Simple battery would include actions such as slapping or pushing, or some physical contact that does not leave an injury.

Battery would involve physical contact that leaves a visible mark, such as a black eye.

Mosley said the greatest increase has been among simple batteries. From 2007 to 2008 the solicitors' office saw 632 cases of simple battery. That number rose to 793 from 2008 to 2009 - an increase of 161 simple battery cases.

"What we're seeing, I don't think we're shocked by it - disturbed - but not shocked," Mosley said.

The Clayton County solicitor's office is hosting two forums later this month during National Crime Victims' Rights Week, in an effort to raise awareness of services to prevent family violence.

"We have Securus House coming out, which is the battered women's shelter. We're also asking the churches to come out and set up booths to provide information to the citizens, especially anything that's free," Mosley said.

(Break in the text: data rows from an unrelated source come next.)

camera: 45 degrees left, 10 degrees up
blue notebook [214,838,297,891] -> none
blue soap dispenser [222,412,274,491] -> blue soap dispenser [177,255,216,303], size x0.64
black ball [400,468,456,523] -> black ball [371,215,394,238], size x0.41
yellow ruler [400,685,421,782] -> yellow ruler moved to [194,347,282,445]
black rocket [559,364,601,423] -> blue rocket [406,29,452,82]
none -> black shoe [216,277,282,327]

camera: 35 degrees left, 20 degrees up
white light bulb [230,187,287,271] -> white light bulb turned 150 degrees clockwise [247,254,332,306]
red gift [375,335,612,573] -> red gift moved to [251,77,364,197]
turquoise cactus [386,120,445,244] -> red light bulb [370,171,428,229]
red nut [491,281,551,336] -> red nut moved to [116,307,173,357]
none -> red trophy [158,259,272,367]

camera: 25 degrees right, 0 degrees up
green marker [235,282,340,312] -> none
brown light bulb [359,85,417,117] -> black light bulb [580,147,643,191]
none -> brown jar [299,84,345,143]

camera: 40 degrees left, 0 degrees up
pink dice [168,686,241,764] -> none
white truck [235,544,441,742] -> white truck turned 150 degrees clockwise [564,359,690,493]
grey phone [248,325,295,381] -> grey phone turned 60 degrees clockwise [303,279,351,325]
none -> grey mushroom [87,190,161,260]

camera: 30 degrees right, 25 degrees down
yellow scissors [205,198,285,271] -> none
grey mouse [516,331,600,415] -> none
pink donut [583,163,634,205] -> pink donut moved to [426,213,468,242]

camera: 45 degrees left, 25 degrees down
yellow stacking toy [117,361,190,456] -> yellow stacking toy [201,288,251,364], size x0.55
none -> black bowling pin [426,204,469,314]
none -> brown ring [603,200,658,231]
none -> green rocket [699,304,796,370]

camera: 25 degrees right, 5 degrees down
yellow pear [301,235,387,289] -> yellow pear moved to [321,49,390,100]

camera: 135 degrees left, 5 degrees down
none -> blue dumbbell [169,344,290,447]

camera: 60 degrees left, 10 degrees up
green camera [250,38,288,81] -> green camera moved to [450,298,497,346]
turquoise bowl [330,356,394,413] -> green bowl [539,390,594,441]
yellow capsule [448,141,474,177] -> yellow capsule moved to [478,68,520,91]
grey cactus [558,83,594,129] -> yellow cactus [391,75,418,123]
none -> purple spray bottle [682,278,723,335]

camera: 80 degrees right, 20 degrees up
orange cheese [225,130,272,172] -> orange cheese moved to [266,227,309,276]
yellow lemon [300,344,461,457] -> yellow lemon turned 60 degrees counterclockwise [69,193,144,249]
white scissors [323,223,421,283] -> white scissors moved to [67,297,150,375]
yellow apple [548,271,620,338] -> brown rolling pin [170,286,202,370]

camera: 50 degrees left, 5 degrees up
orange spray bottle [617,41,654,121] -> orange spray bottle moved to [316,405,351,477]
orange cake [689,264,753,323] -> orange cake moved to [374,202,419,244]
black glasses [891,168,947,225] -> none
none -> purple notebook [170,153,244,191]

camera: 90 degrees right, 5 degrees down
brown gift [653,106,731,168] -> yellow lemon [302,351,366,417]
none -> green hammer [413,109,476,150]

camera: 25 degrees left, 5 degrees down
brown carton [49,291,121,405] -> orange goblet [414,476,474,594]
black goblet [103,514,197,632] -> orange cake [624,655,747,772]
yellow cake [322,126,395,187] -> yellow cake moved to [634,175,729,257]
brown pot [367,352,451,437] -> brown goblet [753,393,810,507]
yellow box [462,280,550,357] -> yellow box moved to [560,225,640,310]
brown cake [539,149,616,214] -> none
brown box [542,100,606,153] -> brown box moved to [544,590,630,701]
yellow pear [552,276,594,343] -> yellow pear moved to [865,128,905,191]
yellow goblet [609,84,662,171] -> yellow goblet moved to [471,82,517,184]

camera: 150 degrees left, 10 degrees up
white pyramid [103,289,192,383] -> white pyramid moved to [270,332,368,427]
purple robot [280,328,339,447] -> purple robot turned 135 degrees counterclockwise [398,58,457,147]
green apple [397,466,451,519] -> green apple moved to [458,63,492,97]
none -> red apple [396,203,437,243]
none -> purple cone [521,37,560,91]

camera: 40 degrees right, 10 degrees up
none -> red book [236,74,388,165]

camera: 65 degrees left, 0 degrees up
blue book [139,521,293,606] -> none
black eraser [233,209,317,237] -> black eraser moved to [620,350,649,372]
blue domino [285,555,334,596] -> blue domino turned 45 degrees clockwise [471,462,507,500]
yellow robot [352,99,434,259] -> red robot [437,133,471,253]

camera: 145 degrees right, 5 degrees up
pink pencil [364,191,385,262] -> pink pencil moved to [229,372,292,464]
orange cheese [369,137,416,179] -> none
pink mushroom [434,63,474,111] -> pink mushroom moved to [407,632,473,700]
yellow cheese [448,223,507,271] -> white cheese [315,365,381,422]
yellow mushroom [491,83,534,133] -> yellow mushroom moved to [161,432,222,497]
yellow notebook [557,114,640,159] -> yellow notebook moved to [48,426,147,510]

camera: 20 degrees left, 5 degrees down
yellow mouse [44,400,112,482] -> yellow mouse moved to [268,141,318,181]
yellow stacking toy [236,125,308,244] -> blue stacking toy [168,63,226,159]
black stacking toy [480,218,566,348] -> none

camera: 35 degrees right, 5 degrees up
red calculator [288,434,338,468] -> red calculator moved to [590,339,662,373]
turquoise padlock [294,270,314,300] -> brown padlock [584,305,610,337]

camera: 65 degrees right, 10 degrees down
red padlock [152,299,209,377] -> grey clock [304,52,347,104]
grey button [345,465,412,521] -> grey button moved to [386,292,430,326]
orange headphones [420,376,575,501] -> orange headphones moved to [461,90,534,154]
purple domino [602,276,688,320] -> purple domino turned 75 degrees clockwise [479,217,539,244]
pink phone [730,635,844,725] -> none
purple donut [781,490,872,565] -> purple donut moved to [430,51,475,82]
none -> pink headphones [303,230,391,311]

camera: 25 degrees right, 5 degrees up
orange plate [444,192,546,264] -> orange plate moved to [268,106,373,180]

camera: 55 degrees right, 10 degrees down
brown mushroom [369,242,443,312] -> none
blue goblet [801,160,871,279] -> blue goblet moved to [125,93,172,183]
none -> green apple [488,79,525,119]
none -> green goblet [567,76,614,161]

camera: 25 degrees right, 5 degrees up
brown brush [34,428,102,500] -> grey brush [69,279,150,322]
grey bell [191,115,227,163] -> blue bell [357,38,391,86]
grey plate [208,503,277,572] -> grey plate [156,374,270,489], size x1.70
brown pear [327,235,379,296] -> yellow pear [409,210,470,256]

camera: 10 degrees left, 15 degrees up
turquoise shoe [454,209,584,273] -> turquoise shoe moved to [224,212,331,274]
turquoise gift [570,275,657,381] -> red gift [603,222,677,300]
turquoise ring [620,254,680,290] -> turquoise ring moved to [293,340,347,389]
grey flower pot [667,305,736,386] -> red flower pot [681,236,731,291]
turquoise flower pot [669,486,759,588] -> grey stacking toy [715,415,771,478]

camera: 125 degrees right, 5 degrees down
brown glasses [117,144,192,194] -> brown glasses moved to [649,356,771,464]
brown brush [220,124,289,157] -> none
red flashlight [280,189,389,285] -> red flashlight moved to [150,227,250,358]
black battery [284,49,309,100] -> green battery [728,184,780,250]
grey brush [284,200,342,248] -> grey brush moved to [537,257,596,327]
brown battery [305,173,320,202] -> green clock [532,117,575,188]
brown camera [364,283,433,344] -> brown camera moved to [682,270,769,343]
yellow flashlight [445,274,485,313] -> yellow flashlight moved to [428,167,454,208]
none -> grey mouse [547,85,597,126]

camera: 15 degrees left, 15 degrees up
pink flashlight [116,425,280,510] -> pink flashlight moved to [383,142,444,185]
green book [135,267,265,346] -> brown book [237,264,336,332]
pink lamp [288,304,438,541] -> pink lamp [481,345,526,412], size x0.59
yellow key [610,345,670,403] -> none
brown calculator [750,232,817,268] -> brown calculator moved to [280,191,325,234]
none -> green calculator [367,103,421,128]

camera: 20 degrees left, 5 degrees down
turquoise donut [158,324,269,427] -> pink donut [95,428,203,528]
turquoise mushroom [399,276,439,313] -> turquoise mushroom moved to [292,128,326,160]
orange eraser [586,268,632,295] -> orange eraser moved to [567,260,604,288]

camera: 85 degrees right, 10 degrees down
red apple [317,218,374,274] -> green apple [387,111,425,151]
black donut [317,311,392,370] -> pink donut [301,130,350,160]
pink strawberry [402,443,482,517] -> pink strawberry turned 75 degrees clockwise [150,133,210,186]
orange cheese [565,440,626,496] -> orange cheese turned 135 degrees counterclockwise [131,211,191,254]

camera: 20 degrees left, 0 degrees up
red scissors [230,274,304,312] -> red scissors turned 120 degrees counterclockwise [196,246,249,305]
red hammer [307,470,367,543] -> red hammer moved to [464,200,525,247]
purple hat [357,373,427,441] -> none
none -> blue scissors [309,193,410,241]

The first forum will take place April 28 at Forest Park City Hall, at 746 Forest Parkway. The second program will take place April 30 at the Clayton County Administration Building, at 112 Smith Street, Jonesboro. Both events will be from 6 to 8 p.m.

Mosley said both forums will also include a panel discussion on the important elements of crime prevention. The panel will answer questions from concerned community members in the audience.

Mosley said expected panelists include representatives from the Clayton County Police Department, the Clayton County sheriff's office, the district attorney's office, and the Forest Park Police Department.